= Work request =
Word for word, restate the data that follows, omitting the images.

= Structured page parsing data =
»»

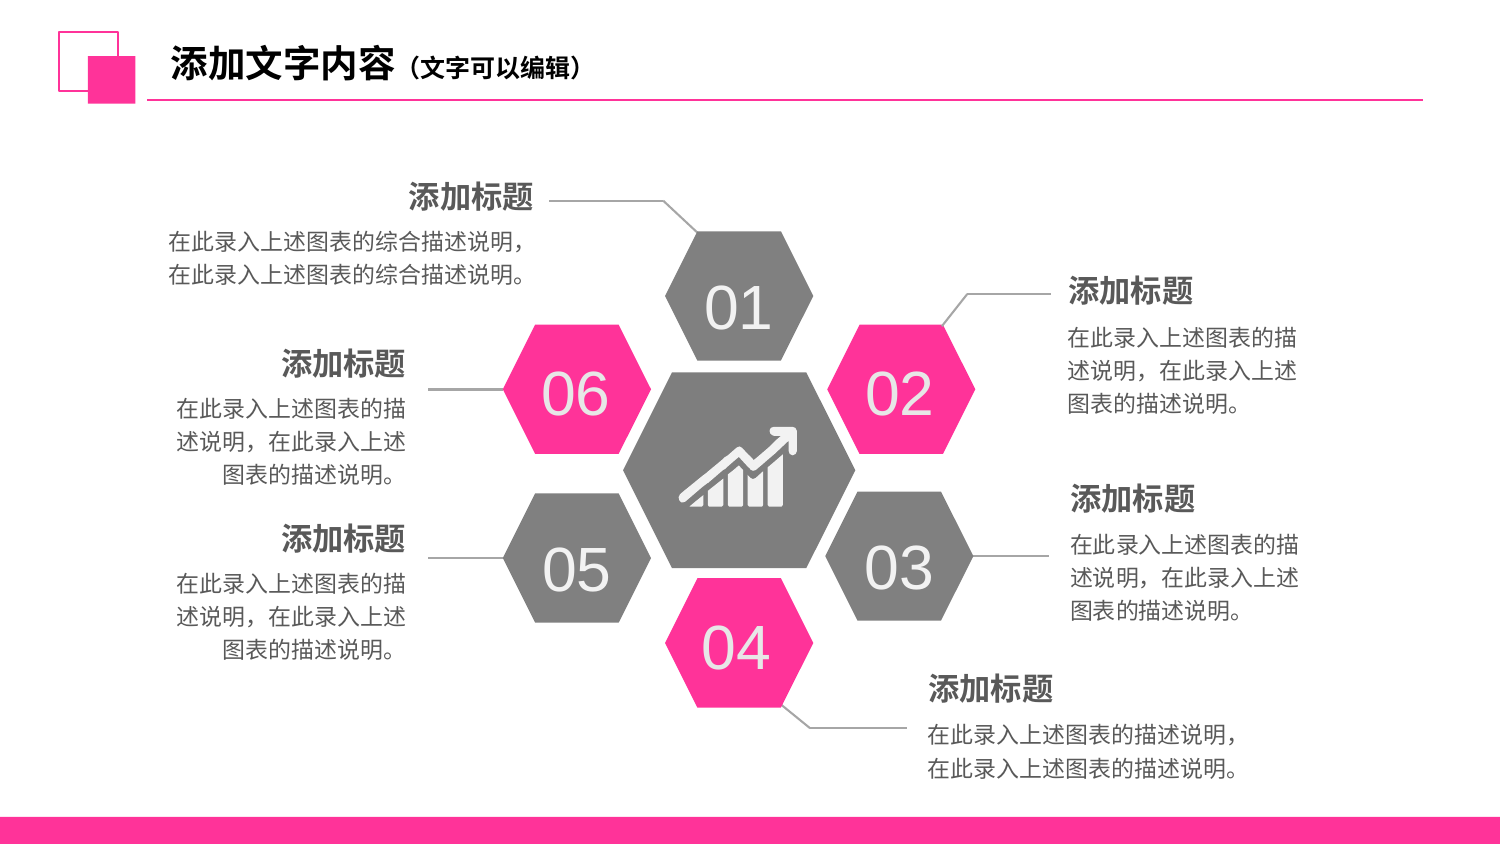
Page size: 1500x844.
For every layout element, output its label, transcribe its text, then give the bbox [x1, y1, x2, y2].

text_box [502, 493, 652, 623]
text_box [502, 324, 652, 455]
text_box 在此录入上述图表的描述说明，在此录入上述图表的描述说明。 [1056, 312, 1328, 423]
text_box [780, 703, 908, 729]
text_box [548, 200, 699, 234]
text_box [826, 324, 976, 455]
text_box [664, 231, 814, 361]
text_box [664, 577, 814, 708]
text_box 添加标题 [1057, 265, 1205, 312]
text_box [941, 293, 1051, 327]
text_box 在此录入上述图表的综合描述说明，在此录入上述图表的综合描述说明。 [147, 216, 548, 294]
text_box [825, 491, 974, 621]
text_box 在此录入上述图表的描述说明，在此录入上述图表的描述说明。 [152, 383, 418, 494]
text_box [622, 372, 856, 569]
text_box 添加标题 [269, 338, 418, 383]
text_box 添加标题 [917, 663, 1065, 710]
text_box 添加文字内容（文字可以编辑） [159, 34, 736, 91]
text_box 在此录入上述图表的描述说明，在此录入上述图表的描述说明。 [152, 558, 418, 669]
text_box 添加标题 [269, 513, 418, 558]
text_box 添加标题 [1059, 473, 1207, 519]
text_box 在此录入上述图表的描述说明，在此录入上述图表的描述说明。 [1058, 519, 1331, 630]
text_box 添加标题 [397, 171, 545, 216]
text_box 在此录入上述图表的描述说明，在此录入上述图表的描述说明。 [916, 710, 1276, 788]
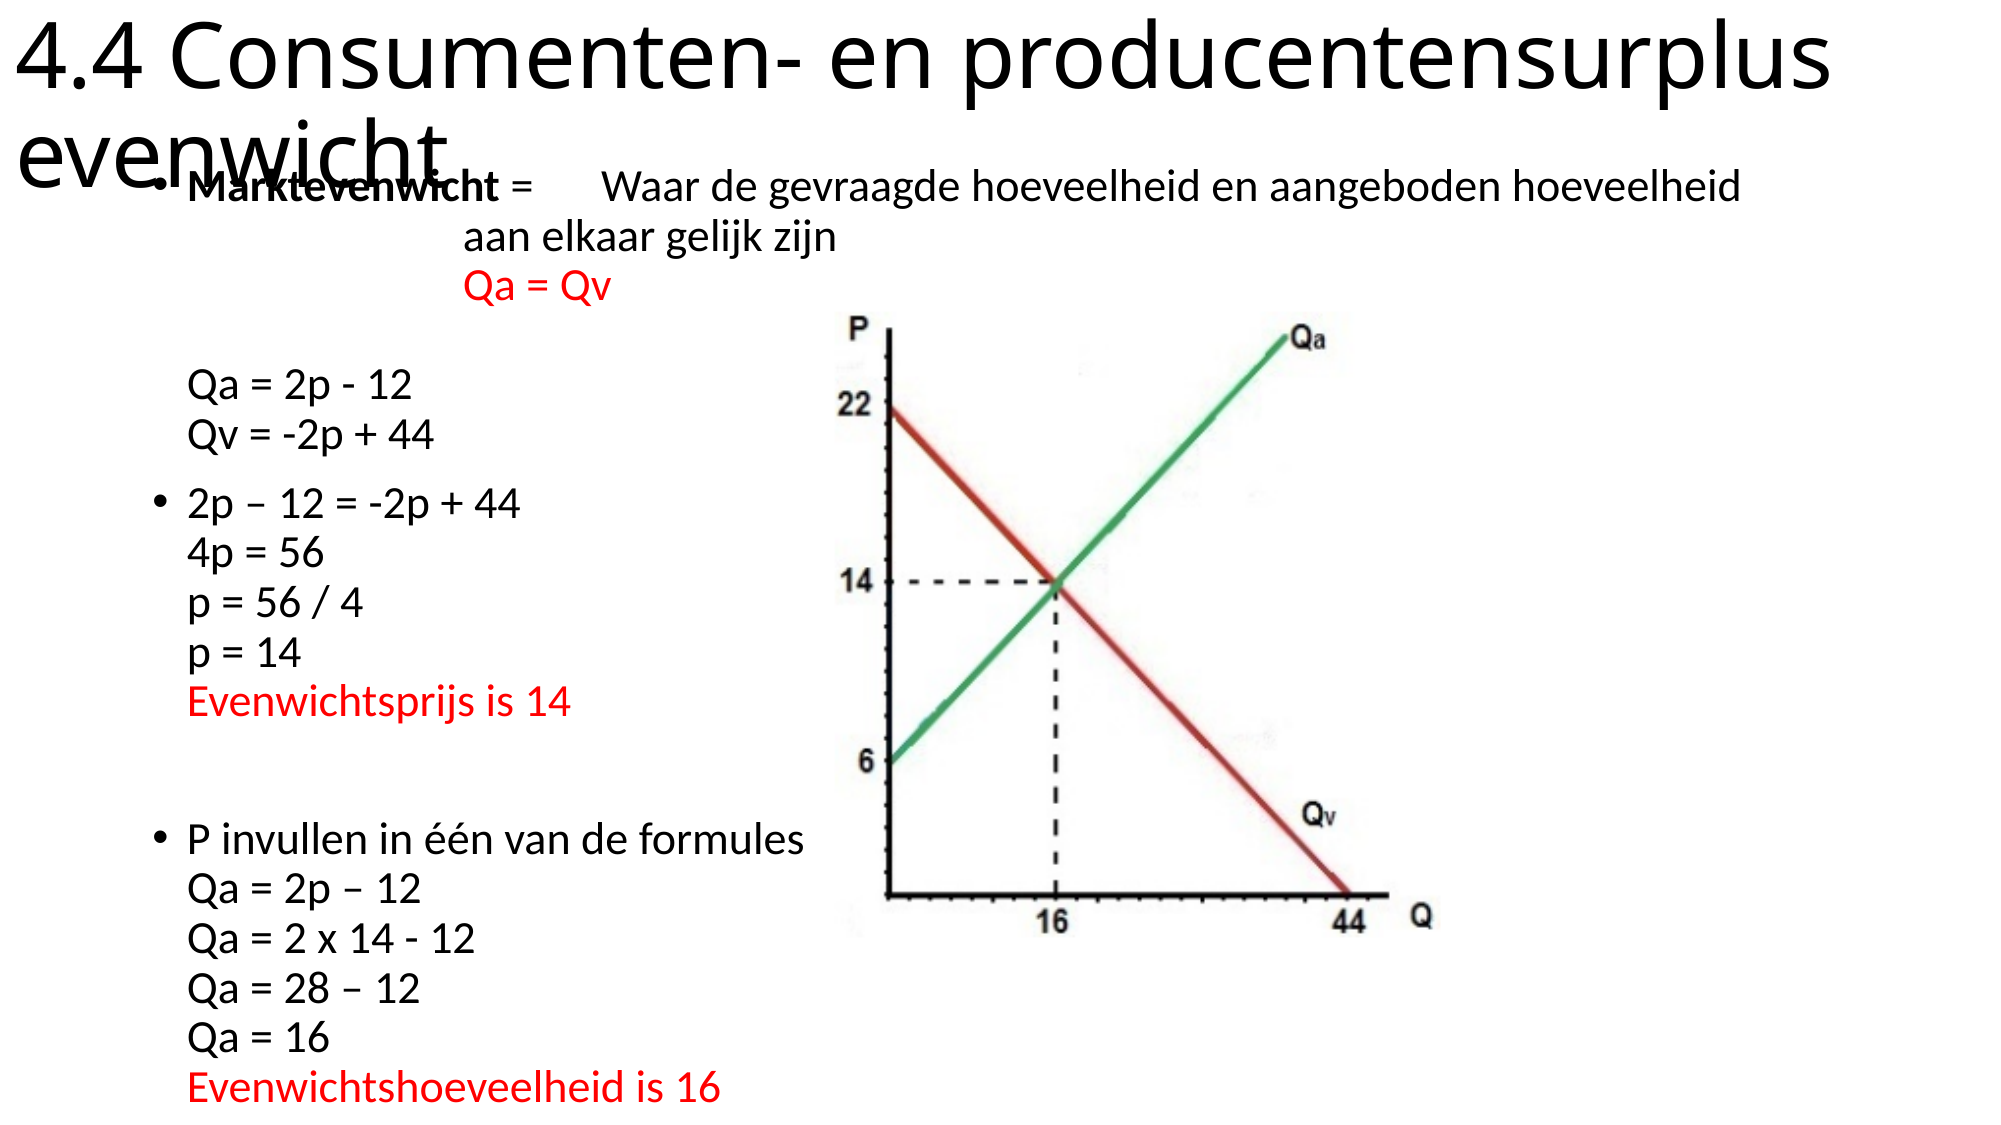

««

= Output for this task =
Page size: 1500x844.
For every layout element, output its label, transcribe its text, then give the bbox [x1, y1, x2, y2].

text_box [502, 493, 652, 623]
text_box [502, 324, 652, 455]
text_box 在此录入上述图表的描述说明，在此录入上述图表的描述说明。 [1056, 312, 1328, 423]
text_box [780, 703, 908, 729]
text_box [548, 200, 699, 234]
text_box [826, 324, 976, 455]
text_box [664, 231, 814, 361]
text_box [664, 577, 814, 708]
text_box 添加标题 [1057, 265, 1205, 312]
text_box [941, 293, 1051, 327]
text_box 在此录入上述图表的综合描述说明，在此录入上述图表的综合描述说明。 [147, 216, 548, 294]
text_box [825, 491, 974, 621]
text_box 在此录入上述图表的描述说明，在此录入上述图表的描述说明。 [152, 383, 418, 494]
text_box [622, 372, 856, 569]
text_box 添加标题 [269, 338, 418, 383]
text_box 添加标题 [917, 663, 1065, 710]
text_box 添加文字内容（文字可以编辑） [159, 34, 736, 91]
text_box 在此录入上述图表的描述说明，在此录入上述图表的描述说明。 [152, 558, 418, 669]
text_box 添加标题 [269, 513, 418, 558]
text_box 添加标题 [1059, 473, 1207, 519]
text_box 在此录入上述图表的描述说明，在此录入上述图表的描述说明。 [1058, 519, 1331, 630]
text_box 添加标题 [397, 171, 545, 216]
text_box 在此录入上述图表的描述说明，在此录入上述图表的描述说明。 [916, 710, 1276, 788]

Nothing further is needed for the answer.